*** Opening of DATA TO PROCESS ***

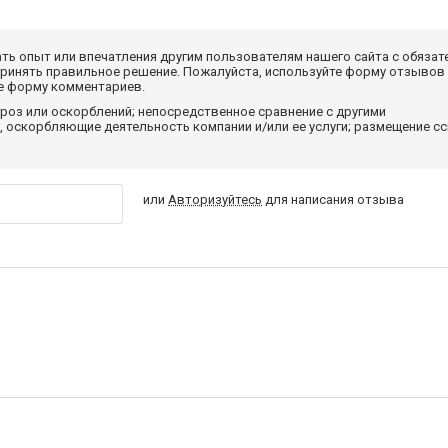
ать опыт или впечатления другим пользователям нашего сайта с обязат
принять правильное решение. Пожалуйста, используйте форму отзывов
те форму комментариев.
роз или оскорблений; непосредственное сравнение с другими
 оскорбляющие деятельность компании и/или ее услуги; размещение с
или
Авторизуйтесь
для написания отзыва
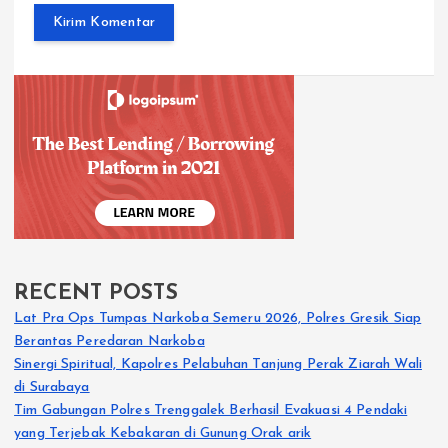
RECENT POSTS
Lat Pra Ops Tumpas Narkoba Semeru 2026, Polres Gresik Siap
Berantas Peredaran Narkoba
Sinergi Spiritual, Kapolres Pelabuhan Tanjung Perak Ziarah Wali
di Surabaya
Tim Gabungan Polres Trenggalek Berhasil Evakuasi 4 Pendaki
yang Terjebak Kebakaran di Gunung Orak arik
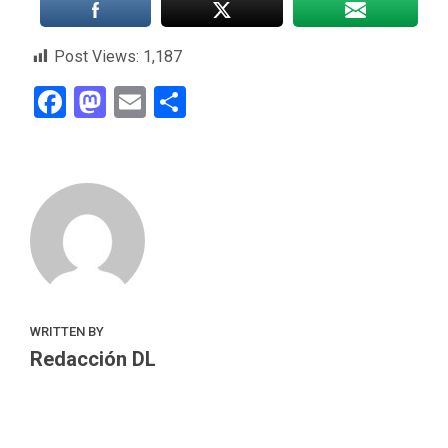
Post Views:
1,187
Facebook
Mastodon
Email
Compartir
WRITTEN BY
Redacción DL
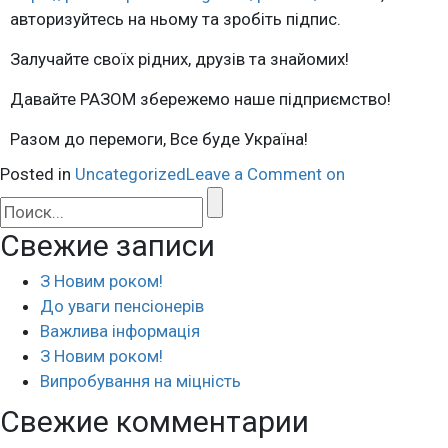
авторизуйтесь на ньому та зробіть підпис.
Залучайте своїх рідних, друзів та знайомих!
Давайте РАЗОМ збережемо наше підприємство!
Разом до перемоги, Все буде Україна!
Posted in
Uncategorized
Leave a Comment
on
Свежие записи
З Новим роком!
До уваги пенсіонерів
Важлива інформація
З Новим роком!
Випробування на міцність
Свежие комментарии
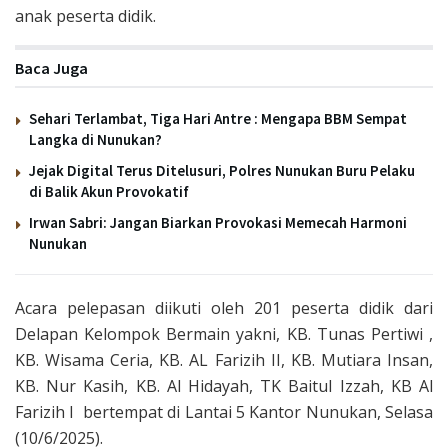
anak peserta didik.
Baca Juga
Sehari Terlambat, Tiga Hari Antre : Mengapa BBM Sempat
Langka di Nunukan?
Jejak Digital Terus Ditelusuri, Polres Nunukan Buru Pelaku
di Balik Akun Provokatif
Irwan Sabri: Jangan Biarkan Provokasi Memecah Harmoni
Nunukan
Acara pelepasan diikuti oleh 201 peserta didik dari
Delapan Kelompok Bermain yakni, KB. Tunas Pertiwi ,
KB. Wisama Ceria, KB. AL Farizih II, KB. Mutiara Insan,
KB. Nur Kasih, KB. Al Hidayah, TK Baitul Izzah, KB Al
Farizih I bertempat di Lantai 5 Kantor Nunukan, Selasa
(10/6/2025).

*** Close of DATA TO PROCESS ***

WHAT IS EXPECTED: Within the entries above, how many lines include the word "Narkoba"? Respond with the number only.

RESULT: 2